NOBODY likes it. Has anyone ever seen a single critic say one good thing about this characterization? DC does not seem to pay any attention to readers. Sales drop, they cancel a book, but they don't understand what happened or why. In fact - like abusers always do, they just double down.

Who are they abusing? The readers who pay for it. Like victims, we keep coming back for more, and abusers find that contemptible, so they just slug harder.


Anonymous said...

I'm calling it, Jonathan Kent is dumber than a bag of hammers, Supergirl behaves in a cold & arrogant fashion thru out, but Jonathan makes bad decisions apologizes for the same and then goes on making bad decisions...If He is the future of the House of El, it may be time to board up shop and decamp for the caves.
Don't laugh, this is how Superboy Prime got started...
Like T.N. above I'd bitterly criticize DC for this Kara characterization, if she actually contributed anything to this issue that is...I mean other than awaking from a coma, grabbing a shrink ray (for no discernible purpose) making a few threats, apologizing, non apologizing, more threats, more inexplicable arrogance, she really hardly needed to be written into the storyline at all.


Anonymous said...

Anonymous said “ DC has clearly written a modern character study of Supergirl, a "Bible" if you will, and we may not like it but have to come to terms with it that this is exactly how they want her to be written.”

They stated back in 2011 when the New52 was announced this was exactly the characterization they wanted:

That this still exists on the DC Comics web site in spite of Will Moss being long gone would indicate it’s still their character model.
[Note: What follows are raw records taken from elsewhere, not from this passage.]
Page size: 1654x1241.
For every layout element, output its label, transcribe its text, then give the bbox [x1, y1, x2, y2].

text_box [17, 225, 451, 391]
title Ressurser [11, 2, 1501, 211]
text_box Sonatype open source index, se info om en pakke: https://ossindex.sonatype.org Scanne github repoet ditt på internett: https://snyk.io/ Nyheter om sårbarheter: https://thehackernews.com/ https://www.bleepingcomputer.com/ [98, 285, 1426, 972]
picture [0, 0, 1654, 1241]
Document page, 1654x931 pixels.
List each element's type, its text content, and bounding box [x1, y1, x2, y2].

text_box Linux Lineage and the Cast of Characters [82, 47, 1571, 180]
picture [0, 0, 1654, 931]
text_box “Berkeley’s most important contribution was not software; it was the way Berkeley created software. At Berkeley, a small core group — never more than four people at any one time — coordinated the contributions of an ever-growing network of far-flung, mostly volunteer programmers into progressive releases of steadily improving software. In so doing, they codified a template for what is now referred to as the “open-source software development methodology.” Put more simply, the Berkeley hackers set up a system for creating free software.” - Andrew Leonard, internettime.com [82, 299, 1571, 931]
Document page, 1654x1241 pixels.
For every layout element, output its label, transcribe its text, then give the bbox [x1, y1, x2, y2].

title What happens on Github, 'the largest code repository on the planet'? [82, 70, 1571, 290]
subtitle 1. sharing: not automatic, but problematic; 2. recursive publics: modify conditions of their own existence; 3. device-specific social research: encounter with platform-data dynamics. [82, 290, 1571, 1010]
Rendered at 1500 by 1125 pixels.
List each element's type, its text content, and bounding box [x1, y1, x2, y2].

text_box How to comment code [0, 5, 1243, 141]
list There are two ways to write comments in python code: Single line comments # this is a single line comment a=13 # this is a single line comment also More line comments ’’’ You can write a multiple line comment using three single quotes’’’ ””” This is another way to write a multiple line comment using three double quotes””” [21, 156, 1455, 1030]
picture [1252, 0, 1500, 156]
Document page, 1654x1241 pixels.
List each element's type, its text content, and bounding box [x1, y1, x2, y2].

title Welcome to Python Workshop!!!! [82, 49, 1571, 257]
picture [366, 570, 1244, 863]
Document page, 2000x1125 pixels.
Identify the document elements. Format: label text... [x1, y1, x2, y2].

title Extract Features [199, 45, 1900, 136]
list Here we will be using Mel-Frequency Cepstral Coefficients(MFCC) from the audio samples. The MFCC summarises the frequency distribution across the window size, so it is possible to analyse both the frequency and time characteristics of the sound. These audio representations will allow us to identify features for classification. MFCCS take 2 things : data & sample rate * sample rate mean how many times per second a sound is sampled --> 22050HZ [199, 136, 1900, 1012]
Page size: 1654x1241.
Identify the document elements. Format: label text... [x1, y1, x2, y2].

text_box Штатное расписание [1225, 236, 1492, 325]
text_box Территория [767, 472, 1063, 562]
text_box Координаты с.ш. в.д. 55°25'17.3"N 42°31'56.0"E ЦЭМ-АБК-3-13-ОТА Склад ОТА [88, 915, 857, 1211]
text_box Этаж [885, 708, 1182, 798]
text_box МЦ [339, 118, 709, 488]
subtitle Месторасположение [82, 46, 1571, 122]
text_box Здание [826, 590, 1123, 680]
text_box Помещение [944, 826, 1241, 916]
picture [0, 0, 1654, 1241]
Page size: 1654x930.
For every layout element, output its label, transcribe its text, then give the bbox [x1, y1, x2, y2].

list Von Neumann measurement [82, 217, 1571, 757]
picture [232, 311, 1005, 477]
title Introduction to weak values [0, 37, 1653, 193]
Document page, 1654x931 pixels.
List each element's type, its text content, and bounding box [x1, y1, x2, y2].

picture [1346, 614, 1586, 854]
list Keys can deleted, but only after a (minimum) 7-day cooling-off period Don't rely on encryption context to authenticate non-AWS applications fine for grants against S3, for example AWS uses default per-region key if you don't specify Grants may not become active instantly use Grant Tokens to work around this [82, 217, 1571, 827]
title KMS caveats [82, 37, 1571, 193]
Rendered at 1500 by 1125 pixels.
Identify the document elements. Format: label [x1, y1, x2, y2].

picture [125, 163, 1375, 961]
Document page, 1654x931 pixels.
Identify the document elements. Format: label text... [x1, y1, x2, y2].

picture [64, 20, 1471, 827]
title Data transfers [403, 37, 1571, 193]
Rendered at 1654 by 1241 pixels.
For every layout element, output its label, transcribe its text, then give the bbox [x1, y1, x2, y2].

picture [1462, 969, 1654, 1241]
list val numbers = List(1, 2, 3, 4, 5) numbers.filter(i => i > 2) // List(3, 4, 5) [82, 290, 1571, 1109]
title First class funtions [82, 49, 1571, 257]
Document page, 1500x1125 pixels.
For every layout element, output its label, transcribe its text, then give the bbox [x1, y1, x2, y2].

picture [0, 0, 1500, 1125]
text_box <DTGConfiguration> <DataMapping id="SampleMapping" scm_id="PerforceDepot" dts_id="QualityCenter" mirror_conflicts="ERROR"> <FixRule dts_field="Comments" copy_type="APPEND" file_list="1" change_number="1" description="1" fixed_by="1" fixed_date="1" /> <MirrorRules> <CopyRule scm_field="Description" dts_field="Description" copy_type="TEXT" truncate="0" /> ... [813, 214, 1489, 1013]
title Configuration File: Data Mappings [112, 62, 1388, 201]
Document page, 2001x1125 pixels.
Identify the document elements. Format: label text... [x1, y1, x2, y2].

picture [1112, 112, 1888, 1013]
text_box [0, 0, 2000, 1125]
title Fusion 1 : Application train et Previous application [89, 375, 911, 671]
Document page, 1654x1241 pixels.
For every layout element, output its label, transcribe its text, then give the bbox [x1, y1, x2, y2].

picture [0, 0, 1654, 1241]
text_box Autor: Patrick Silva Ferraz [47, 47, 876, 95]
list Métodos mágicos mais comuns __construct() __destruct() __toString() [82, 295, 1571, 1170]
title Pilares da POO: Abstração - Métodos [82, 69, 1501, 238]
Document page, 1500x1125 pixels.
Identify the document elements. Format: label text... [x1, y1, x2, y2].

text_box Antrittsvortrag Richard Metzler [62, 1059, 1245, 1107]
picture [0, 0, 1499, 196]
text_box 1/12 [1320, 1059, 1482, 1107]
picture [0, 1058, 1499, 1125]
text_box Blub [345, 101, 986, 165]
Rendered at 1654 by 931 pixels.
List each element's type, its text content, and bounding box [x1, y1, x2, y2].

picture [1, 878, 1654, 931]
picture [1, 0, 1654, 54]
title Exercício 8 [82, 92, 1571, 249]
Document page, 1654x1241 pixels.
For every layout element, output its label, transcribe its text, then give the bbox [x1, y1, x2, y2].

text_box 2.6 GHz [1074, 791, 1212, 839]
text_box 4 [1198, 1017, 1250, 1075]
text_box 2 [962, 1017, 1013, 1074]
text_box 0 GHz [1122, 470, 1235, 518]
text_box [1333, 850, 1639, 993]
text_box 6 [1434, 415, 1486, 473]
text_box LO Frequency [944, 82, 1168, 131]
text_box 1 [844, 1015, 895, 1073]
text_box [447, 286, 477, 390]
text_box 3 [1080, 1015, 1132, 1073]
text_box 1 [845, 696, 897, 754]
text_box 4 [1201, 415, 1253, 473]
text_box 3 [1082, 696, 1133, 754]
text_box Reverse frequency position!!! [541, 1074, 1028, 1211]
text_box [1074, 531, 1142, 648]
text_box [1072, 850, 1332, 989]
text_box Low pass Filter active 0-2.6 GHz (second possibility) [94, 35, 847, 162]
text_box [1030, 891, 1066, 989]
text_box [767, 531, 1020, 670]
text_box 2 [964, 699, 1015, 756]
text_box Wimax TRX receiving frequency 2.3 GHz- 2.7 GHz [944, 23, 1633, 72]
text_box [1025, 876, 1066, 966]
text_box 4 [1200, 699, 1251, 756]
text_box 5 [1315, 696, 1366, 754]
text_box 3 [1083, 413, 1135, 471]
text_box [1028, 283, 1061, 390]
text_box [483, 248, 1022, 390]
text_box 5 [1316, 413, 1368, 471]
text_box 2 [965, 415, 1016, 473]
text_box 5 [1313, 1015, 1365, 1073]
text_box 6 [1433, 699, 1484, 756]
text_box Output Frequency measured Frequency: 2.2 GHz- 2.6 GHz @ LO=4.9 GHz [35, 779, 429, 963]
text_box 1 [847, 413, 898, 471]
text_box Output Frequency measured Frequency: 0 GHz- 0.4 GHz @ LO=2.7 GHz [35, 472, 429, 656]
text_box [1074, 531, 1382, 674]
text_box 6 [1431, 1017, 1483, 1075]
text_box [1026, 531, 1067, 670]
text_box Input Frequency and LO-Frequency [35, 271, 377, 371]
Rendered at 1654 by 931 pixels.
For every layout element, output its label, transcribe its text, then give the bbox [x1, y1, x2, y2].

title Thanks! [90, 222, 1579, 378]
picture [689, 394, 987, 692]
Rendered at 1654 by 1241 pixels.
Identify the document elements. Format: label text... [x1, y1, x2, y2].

And the fact that it was phrased as “you know teenage girls are just like this, right guys?” seems to point to it being a general belief about teenage girls and not just Supergirl.

Anonymous said...

I have to agree that Kara mostly came across as an arrogant brat.

What gets me is what every characters "memories" have supposedly returned after Metal. So Kara should have memories of her Pre-Crisis and Post-Crisis lives. She MUST be more mature than this.

Sometimes I think whoever is tasked with the "burdensome" task of writing Supergirl should be forced to read several key stories... although I am not sure what I'd include in a Supergirl "Bible" other than AC #252, AC #276, "The Unknown Supergirl", Superman #149, several specific Silver and Bronze Age stories, DCCP #27-29, "The Great Darkness Saga", Crisis on Infinite Earths #4 and 7, Sterling Gates' run. Maybe Red Daughter of Krypton as an example of a well-done angry Supergirl story.

Anonymous said...

Hello from a french fan of supergirl,

All my inrest was wasted when i read John's note. He has never seen a Kara who is apologetic or angry.

Euh ... what to say ? her mento is help, hope and compassion for all, how many times do you have to repeat it ?

Anonymous said...

There are no winners here. DC doesn't sell. We get comics we dislike.

Whoever still touts this Kara at DC has too much power and too little self-critique.

Or maybe it's just someone who actually wants to act destructive against the character. There is no shortage of Kara haters and some are statistically within DCs own walls.

Anj said...

Thanks for comments!

This one was rough, another example of how DC doesn't get Kara still. And her solo Future State series is another disaster.

Yes, all I want his hope, help, and compassion for all.

Maybe the next iteration .. but I won't hold my breath either.